(Dataset entries)

++++++++++

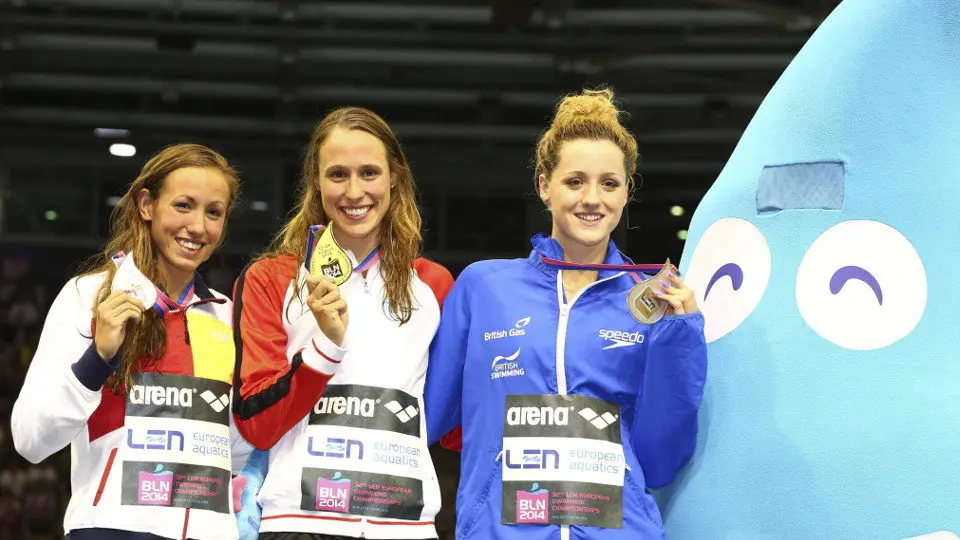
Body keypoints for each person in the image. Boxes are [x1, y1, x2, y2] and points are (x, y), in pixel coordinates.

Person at [423, 88, 708, 539]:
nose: (592, 199)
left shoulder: (652, 305)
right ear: (544, 185)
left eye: (609, 183)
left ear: (626, 192)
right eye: (575, 181)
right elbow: (426, 419)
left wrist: (681, 336)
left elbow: (660, 460)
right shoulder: (483, 287)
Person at [231, 106, 454, 540]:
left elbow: (452, 419)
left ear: (395, 177)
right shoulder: (273, 278)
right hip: (299, 523)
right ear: (315, 181)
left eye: (369, 172)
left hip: (403, 527)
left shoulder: (434, 284)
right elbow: (258, 424)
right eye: (338, 175)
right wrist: (323, 350)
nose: (355, 192)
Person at [11, 143, 249, 540]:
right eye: (183, 205)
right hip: (111, 530)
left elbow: (236, 445)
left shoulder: (228, 316)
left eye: (214, 212)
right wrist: (97, 359)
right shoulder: (89, 297)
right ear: (146, 205)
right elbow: (30, 439)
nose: (198, 227)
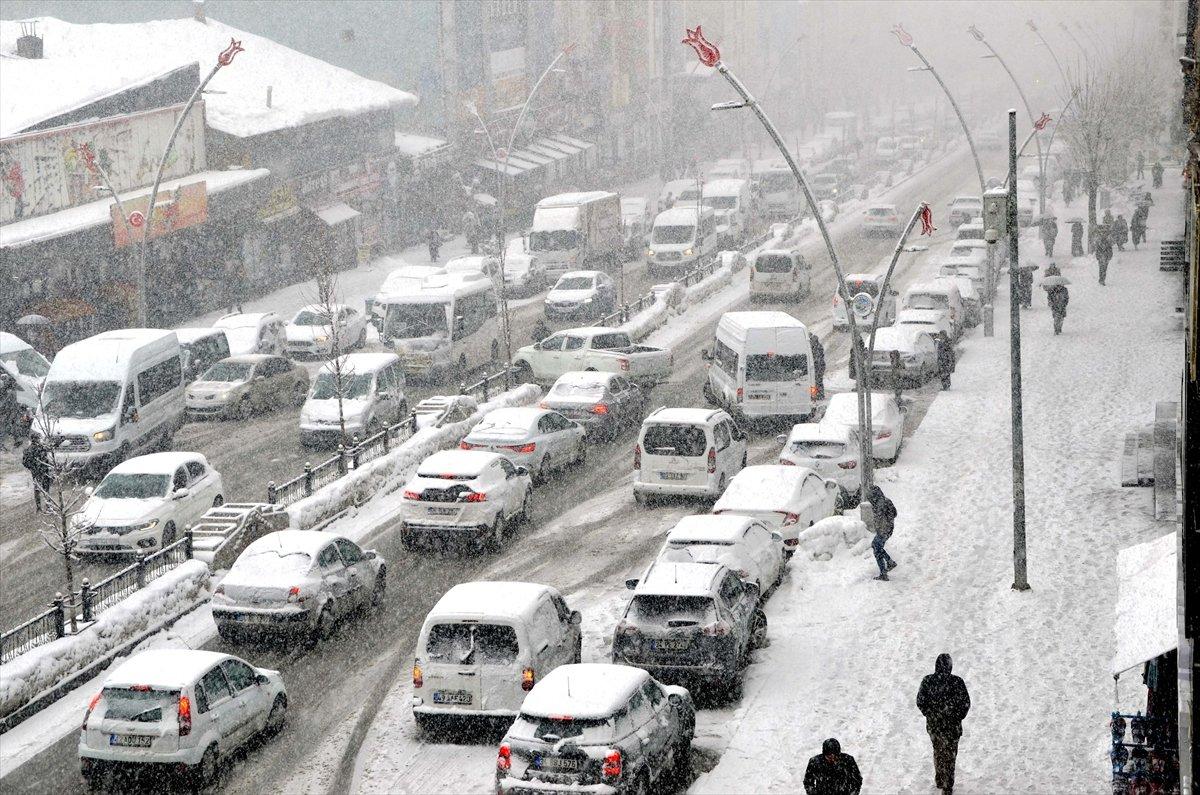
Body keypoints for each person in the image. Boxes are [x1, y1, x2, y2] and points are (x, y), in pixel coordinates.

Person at [917, 653, 972, 795]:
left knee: (938, 751)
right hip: (952, 727)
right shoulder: (957, 682)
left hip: (934, 726)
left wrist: (931, 714)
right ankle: (947, 785)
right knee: (950, 755)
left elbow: (920, 701)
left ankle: (940, 778)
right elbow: (965, 703)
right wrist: (956, 716)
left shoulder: (928, 680)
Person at [865, 484, 897, 581]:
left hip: (883, 531)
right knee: (877, 547)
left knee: (876, 548)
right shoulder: (886, 500)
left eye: (870, 497)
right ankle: (890, 562)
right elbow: (895, 513)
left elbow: (880, 519)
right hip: (889, 529)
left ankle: (884, 573)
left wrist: (881, 529)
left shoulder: (879, 504)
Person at [22, 434, 52, 512]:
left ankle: (39, 507)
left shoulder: (29, 449)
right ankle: (48, 506)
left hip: (36, 472)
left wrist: (32, 468)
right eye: (39, 438)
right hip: (44, 471)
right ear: (37, 439)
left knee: (37, 489)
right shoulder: (41, 448)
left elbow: (25, 462)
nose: (40, 440)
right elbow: (50, 450)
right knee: (46, 489)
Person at [1043, 263, 1070, 335]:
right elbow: (1049, 297)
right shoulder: (1052, 291)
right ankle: (1056, 329)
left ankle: (1059, 328)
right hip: (1056, 306)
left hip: (1061, 306)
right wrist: (1051, 303)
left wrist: (1064, 304)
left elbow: (1067, 298)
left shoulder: (1064, 290)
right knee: (1056, 317)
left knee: (1061, 318)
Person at [0, 375, 21, 450]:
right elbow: (8, 403)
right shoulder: (11, 392)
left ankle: (17, 440)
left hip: (9, 412)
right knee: (6, 428)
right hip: (9, 412)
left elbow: (7, 403)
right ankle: (16, 440)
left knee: (6, 427)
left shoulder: (9, 392)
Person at [1094, 221, 1114, 286]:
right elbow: (1098, 250)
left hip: (1105, 257)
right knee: (1102, 268)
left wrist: (1109, 256)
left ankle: (1102, 279)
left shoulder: (1107, 241)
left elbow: (1110, 249)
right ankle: (1101, 279)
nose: (1103, 234)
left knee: (1104, 269)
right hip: (1102, 257)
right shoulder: (1099, 241)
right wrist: (1098, 256)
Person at [809, 332, 826, 401]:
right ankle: (819, 394)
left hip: (817, 366)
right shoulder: (818, 345)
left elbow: (817, 358)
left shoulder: (815, 347)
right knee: (818, 381)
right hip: (820, 366)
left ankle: (816, 395)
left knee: (815, 382)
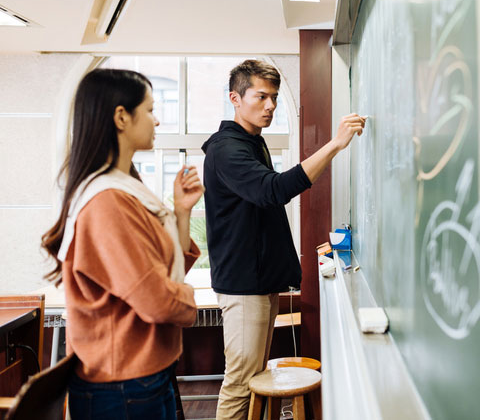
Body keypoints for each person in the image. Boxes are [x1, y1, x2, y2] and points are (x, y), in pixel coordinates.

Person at [202, 59, 365, 419]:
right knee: (240, 383)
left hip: (258, 283)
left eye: (274, 97)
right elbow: (272, 191)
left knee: (253, 379)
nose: (270, 106)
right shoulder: (227, 149)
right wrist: (336, 145)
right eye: (261, 97)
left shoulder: (250, 142)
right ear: (235, 98)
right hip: (244, 286)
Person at [41, 68, 204, 419]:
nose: (157, 121)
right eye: (149, 109)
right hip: (122, 385)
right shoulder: (108, 201)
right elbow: (157, 299)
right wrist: (189, 299)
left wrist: (180, 211)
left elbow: (159, 269)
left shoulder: (126, 187)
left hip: (138, 377)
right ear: (121, 117)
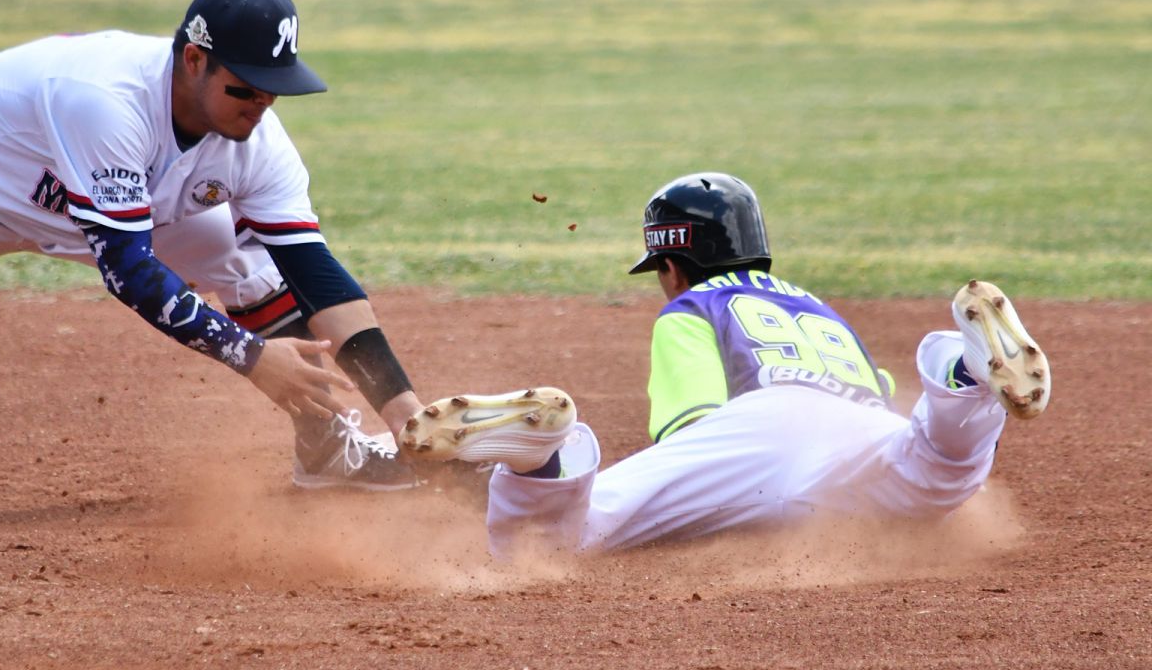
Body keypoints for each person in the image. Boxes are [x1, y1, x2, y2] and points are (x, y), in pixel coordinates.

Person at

++++++++++

* WORK INSTRUCTION *
Write out again, exactly, each line from the one with "right shoulder: (227, 149)" to the end of the entries. No pictures go in.

* SOLUTION FOR THIS EXERCISE *
right shoulder: (227, 149)
right wrist: (336, 145)
right eye: (261, 97)
left shoulder: (250, 142)
right ear: (235, 98)
right hip: (244, 286)
Person at [41, 68, 204, 419]:
nose: (157, 121)
right eye: (149, 109)
right hip: (122, 385)
right shoulder: (108, 201)
right elbow: (157, 299)
right wrist: (189, 299)
left wrist: (180, 211)
left elbow: (159, 269)
left shoulder: (126, 187)
left hip: (138, 377)
right ear: (121, 117)
Body keypoints for each person in the image. Boxes are [x1, y1, x2, y2] and points are (x, y), in pixel coordinates.

Person at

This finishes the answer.